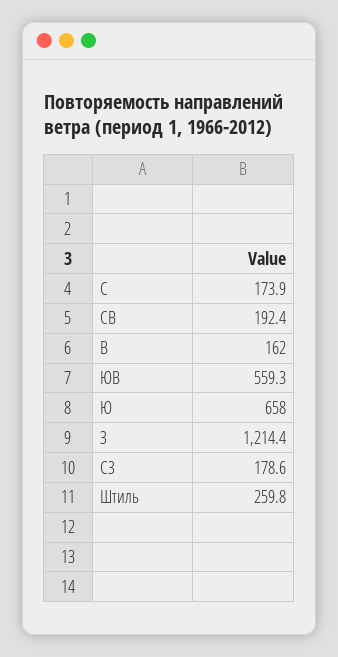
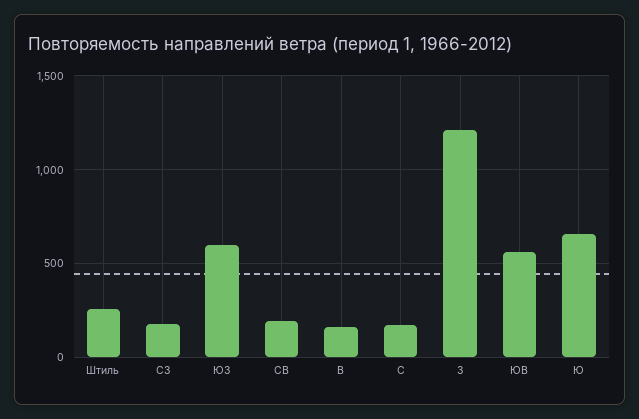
  {
    "С": 173.9,
    "СВ": 192.4,
    "В": 162,
    "ЮВ": 559.3,
    "Ю": 658,
    "З": 1214.4,
    "СЗ": 178.6,
-   "Штиль": 259.8
+   "Штиль": 259.8,
+   "ЮЗ": 600
  }

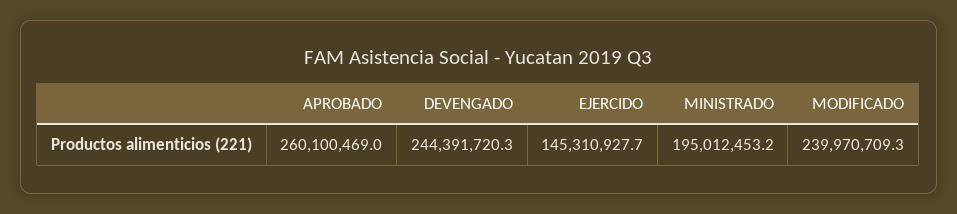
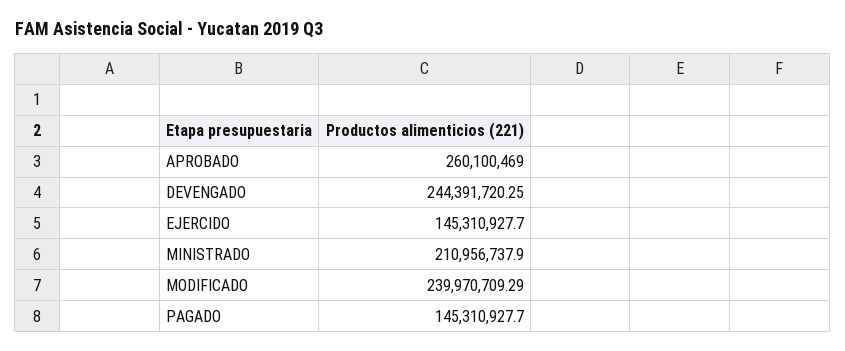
  {
    "APROBADO": 260100469,
    "DEVENGADO": 244391720.25,
    "EJERCIDO": 145310927.7,
-   "MINISTRADO": 195012453.2,
+   "MINISTRADO": 210956737.9,
-   "MODIFICADO": 239970709.29
+   "MODIFICADO": 239970709.29,
+   "PAGADO": 145310927.7
  }

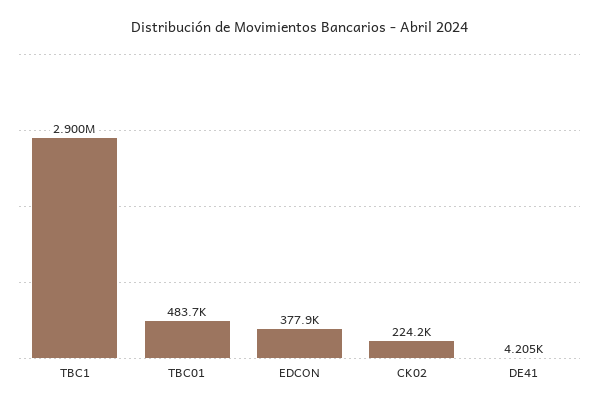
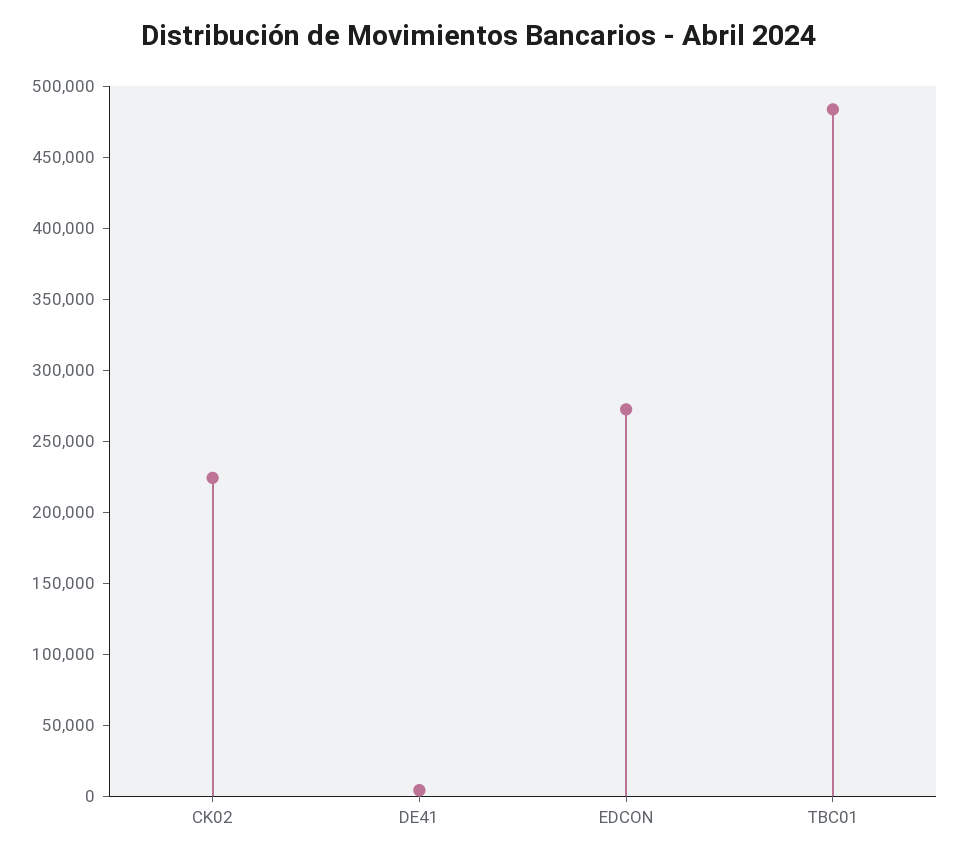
  {
-   "TBC1": 2900000,
    "TBC01": 483700,
-   "EDCON": 377900,
+   "EDCON": 270000,
    "CK02": 224200,
    "DE41": 4205
  }

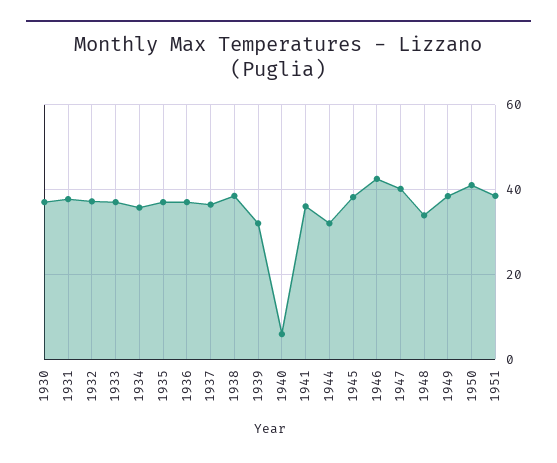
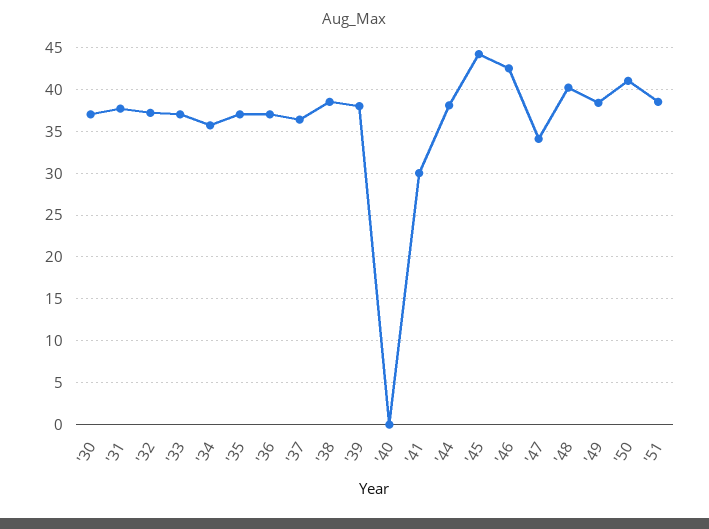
  {
    "1930": 37,
    "1931": 38,
    "1932": 37,
    "1933": 37,
    "1934": 36,
    "1935": 37,
    "1936": 37,
    "1937": 36,
    "1938": 39,
-   "1939": 32,
+   "1939": 38,
-   "1940": 6,
+   "1940": 0,
-   "1941": 36,
+   "1941": 30,
-   "1944": 32,
+   "1944": 38,
-   "1945": 38,
+   "1945": 44,
    "1946": 43,
-   "1947": 40,
+   "1947": 34,
-   "1948": 34,
+   "1948": 40,
    "1949": 38,
    "1950": 41,
    "1951": 39
  }

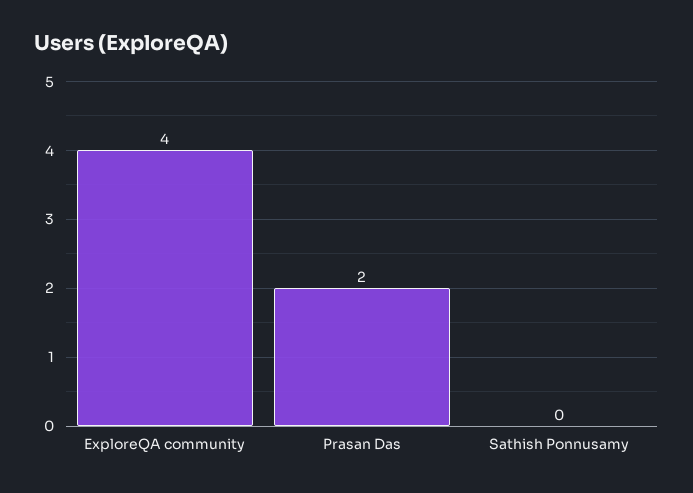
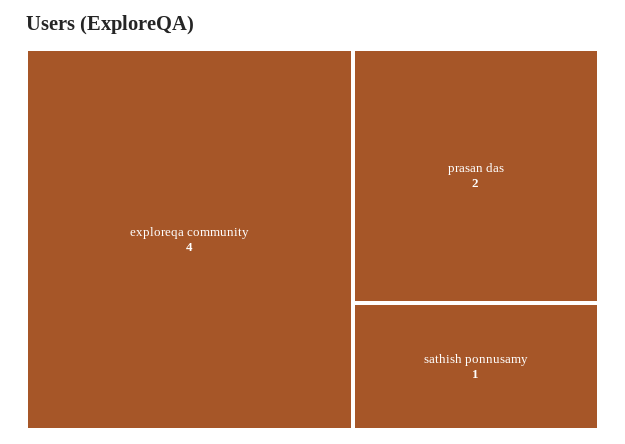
  {
    "ExploreQA community": 4,
    "Prasan Das": 2,
-   "Sathish Ponnusamy": 0
+   "Sathish Ponnusamy": 1
  }

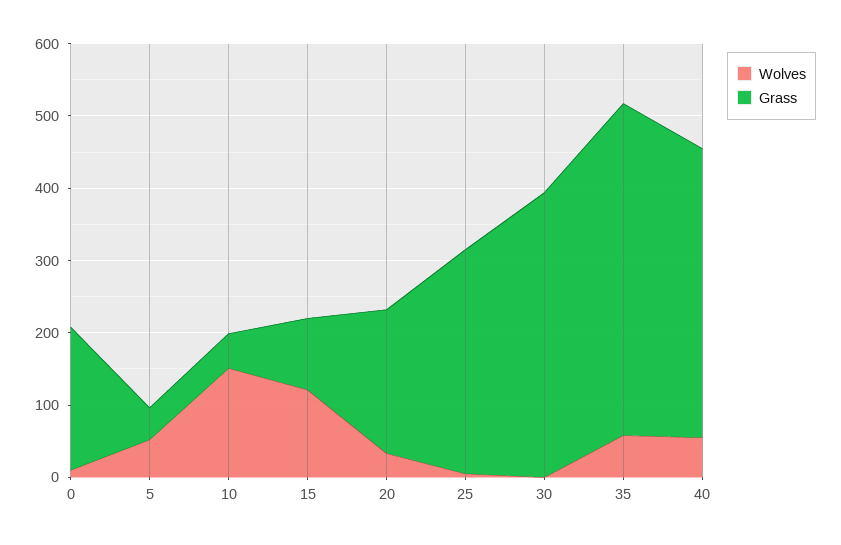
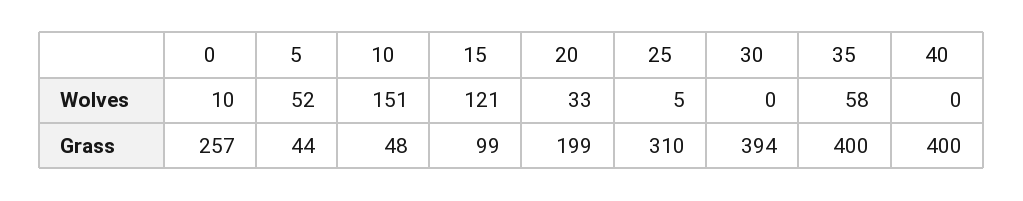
  {
    "Wolves": {
      "0": 10,
      "5": 52,
      "10": 151,
      "15": 121,
      "20": 33,
      "25": 5,
      "30": 0,
      "35": 58,
-     "40": 60
+     "40": 0
    },
    "Grass": {
-     "0": 200,
+     "0": 257,
      "5": 44,
      "10": 48,
      "15": 99,
      "20": 199,
      "25": 310,
      "30": 394,
-     "35": 460,
+     "35": 400,
      "40": 400
    }
  }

■ What you are asked to do
An exact repetition of all the records above is required, excluding the pictures.

■ Written solution
  {
    "С": 173.9,
    "СВ": 192.4,
    "В": 162,
    "ЮВ": 559.3,
    "Ю": 658,
    "З": 1214.4,
    "СЗ": 178.6,
-   "Штиль": 259.8
+   "Штиль": 259.8,
+   "ЮЗ": 600
  }

  {
    "APROBADO": 260100469,
    "DEVENGADO": 244391720.25,
    "EJERCIDO": 145310927.7,
-   "MINISTRADO": 195012453.2,
+   "MINISTRADO": 210956737.9,
-   "MODIFICADO": 239970709.29
+   "MODIFICADO": 239970709.29,
+   "PAGADO": 145310927.7
  }

  {
-   "TBC1": 2900000,
    "TBC01": 483700,
-   "EDCON": 377900,
+   "EDCON": 270000,
    "CK02": 224200,
    "DE41": 4205
  }

  {
    "1930": 37,
    "1931": 38,
    "1932": 37,
    "1933": 37,
    "1934": 36,
    "1935": 37,
    "1936": 37,
    "1937": 36,
    "1938": 39,
-   "1939": 32,
+   "1939": 38,
-   "1940": 6,
+   "1940": 0,
-   "1941": 36,
+   "1941": 30,
-   "1944": 32,
+   "1944": 38,
-   "1945": 38,
+   "1945": 44,
    "1946": 43,
-   "1947": 40,
+   "1947": 34,
-   "1948": 34,
+   "1948": 40,
    "1949": 38,
    "1950": 41,
    "1951": 39
  }

  {
    "ExploreQA community": 4,
    "Prasan Das": 2,
-   "Sathish Ponnusamy": 0
+   "Sathish Ponnusamy": 1
  }

  {
    "Wolves": {
      "0": 10,
      "5": 52,
      "10": 151,
      "15": 121,
      "20": 33,
      "25": 5,
      "30": 0,
      "35": 58,
-     "40": 60
+     "40": 0
    },
    "Grass": {
-     "0": 200,
+     "0": 257,
      "5": 44,
      "10": 48,
      "15": 99,
      "20": 199,
      "25": 310,
      "30": 394,
-     "35": 460,
+     "35": 400,
      "40": 400
    }
  }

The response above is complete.